3. Danger of internal conflict
Nobody likes being told what to do in their field of work. Businesses should therefore make sure to actively integrate those responsible for development processes in Open Innovation projects. Otherwise these people could perhaps fell threatened.
To make sure your crowdsourcing project succeeds, we have put together a further five tips.
1. Motivate your crowd – but in the right way!
Yes, there are those highly motivated participants that do not want any financial or material reward for their engagement. Particularly when it’s a social project. But such co-workers are rare. You should motivate your target group with an appropriate reward.
But appropriate means: don’t go over the top! Because then you will attract people who have no interest in your Open Innovation project and are only in it for a reward.
Competitions which award a prize for the best response produce a higher quality of feedback.
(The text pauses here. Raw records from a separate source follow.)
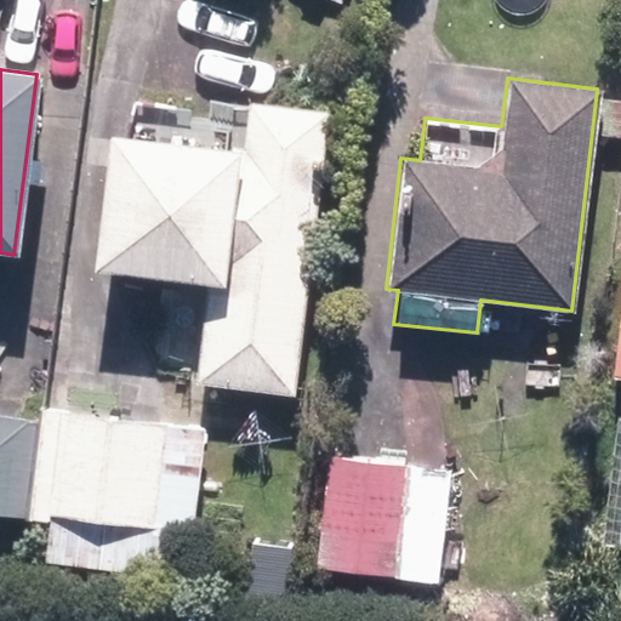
[(292,396),(326,112),(245,102),(239,151),(104,135),(89,271),(205,284),(193,383),(292,396)]
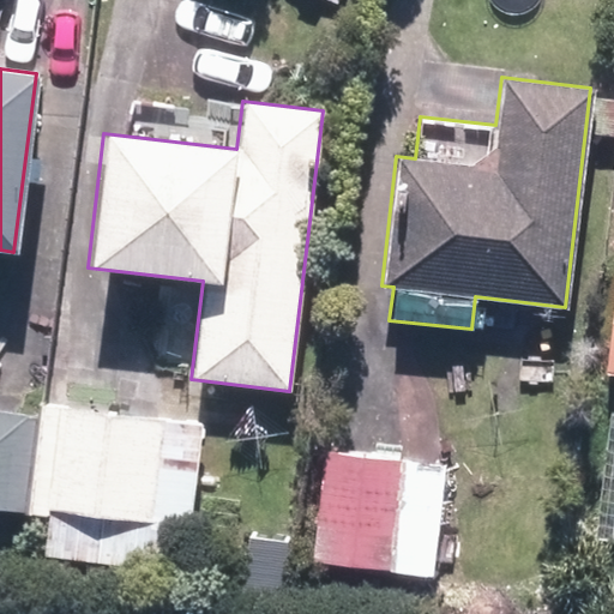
[(613,278),(602,374),(613,375),(613,278)]
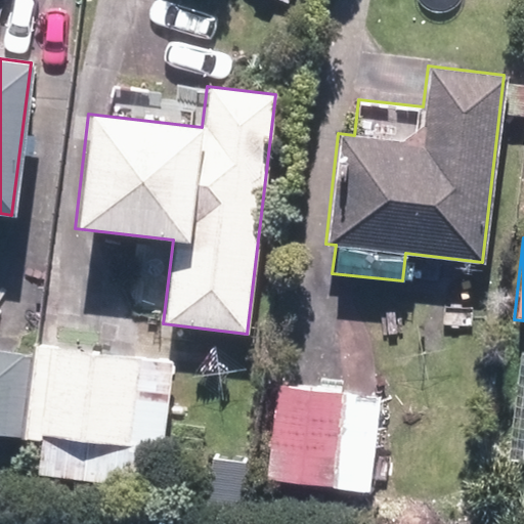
[(34,344),(23,437),(40,438),(36,473),(130,485),(144,451),(161,452),(170,360),(34,344)]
However some people will not be interested if the chance of winning seems too small.
2. Work transparently!
A good communication strategy is essential when it comes to crowdsourcing and Open Innovation. Inform your project participants about the next steps and communicate with them on an equal level. Important: participants should never feel as if they are being used, otherwise you are gambling with the good reputation of your business
3. Withstand any feedback!
Market research can be hurtful. If you are just hoping for praise for your idea or product, you are looking in the wrong place. If 95 percent of respondents are skeptical or critical, you should be willing to have a radical rethink. It’s better at this point, rather than final consumers making their decision in the shops.
4. Contact particularly qualified feedback givers!
Not every response will help you further. But in every project there are participants that will amaze you with razor-sharp analysis and a great deal of professional expertise. Reach out to these experts and use them in the future. You might also find in them a new brand ambassador or employee.
5. Use social media – but not exclusively!
Theoretically this would also be a form of Open Innovation: posting an idea or a photo of a prototype on your Facebook page and questioning what people think about it. But in doing so, will you really receive feedback from the right target group, or just from people who already like your brand? And how can you be sure that their input won’t also be used by your rivals? And who owns the copyright when you want to use an idea?
Platforms such as ISPO Open Innovation not only offer an exciting and highly-motivated community, but they also have lots of experience with data protection and data analysis.